A conversa terminou com Virgílio informando que o PSDB fará obstrução no Senado a todos os projetos de interesse do governo. Outra investida tucana foi para recolher assinaturas para a convocação, na Casa, de uma CPI dedicada exclusivamente a apurar o uso do caixa 2 em campanhas políticas estaduais e na presidencial de 2002.

O argumento é que o PT recorre à alegação do caixa 2 para encobrir o suborno de deputados em favor do governo Lula. A separação dos ilícitos é de fato desejável, mas nem o PFL apóia a iniciativa de seus companheiros de oposição. O que salta aos olhos, em todo caso, é que a busca de verdade, com a exposição de malfeitos e malfeitores e como preliminar para o saneamento dos costumes políticos nacionais, mediante a mudança das regras do sistema eleitoral, não é o que move primariamente os parlamentares desse ou daquele lado da divisa.

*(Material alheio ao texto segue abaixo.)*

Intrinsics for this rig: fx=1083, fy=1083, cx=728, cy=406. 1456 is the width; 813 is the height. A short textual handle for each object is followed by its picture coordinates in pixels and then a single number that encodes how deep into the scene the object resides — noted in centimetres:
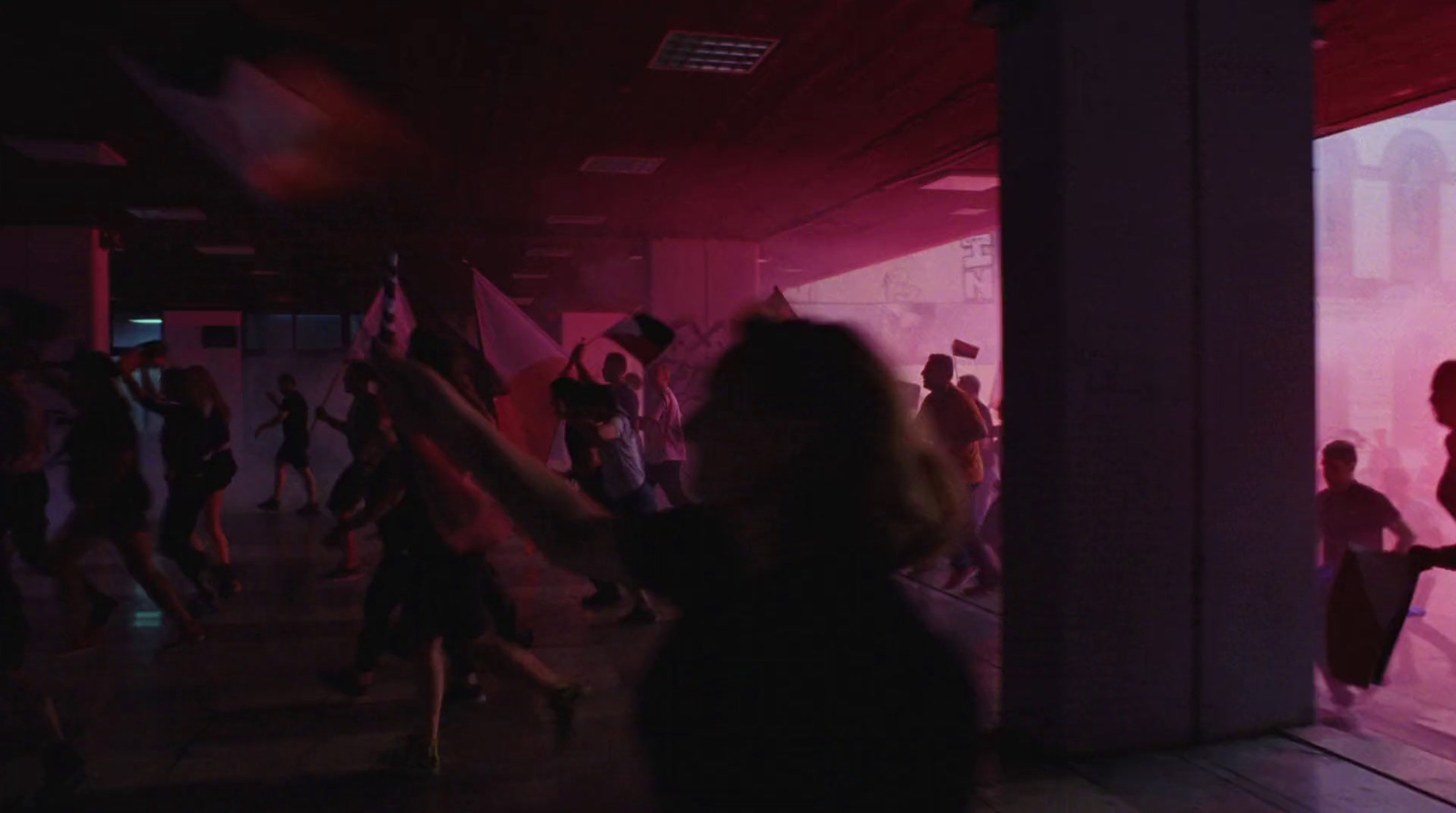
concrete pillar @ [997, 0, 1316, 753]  505
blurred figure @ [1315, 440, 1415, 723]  638
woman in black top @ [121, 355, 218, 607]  810
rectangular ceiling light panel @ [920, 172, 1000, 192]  1253
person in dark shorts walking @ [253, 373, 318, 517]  1592
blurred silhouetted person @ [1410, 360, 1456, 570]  559
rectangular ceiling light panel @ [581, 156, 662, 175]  1125
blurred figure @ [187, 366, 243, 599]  827
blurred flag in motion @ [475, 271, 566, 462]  830
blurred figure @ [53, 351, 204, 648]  675
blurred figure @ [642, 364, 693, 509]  1066
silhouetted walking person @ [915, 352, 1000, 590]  934
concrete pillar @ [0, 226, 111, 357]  1452
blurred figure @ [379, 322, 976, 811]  144
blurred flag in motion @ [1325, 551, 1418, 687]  499
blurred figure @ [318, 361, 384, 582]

Com as exceções de praxe, eles tendem a clamar por investigações rigorosas e irrestritas apenas para inibir os adversários e mantê-los na defensiva. Mas, agora, o animus aparente dos políticos coincide com os reclamos reais da sociedade. E se é impossível conhecer o que a maioria deles quer ocultar, a não ser quando se digladiam, só resta dizer: antes a radicalização do que o abafa.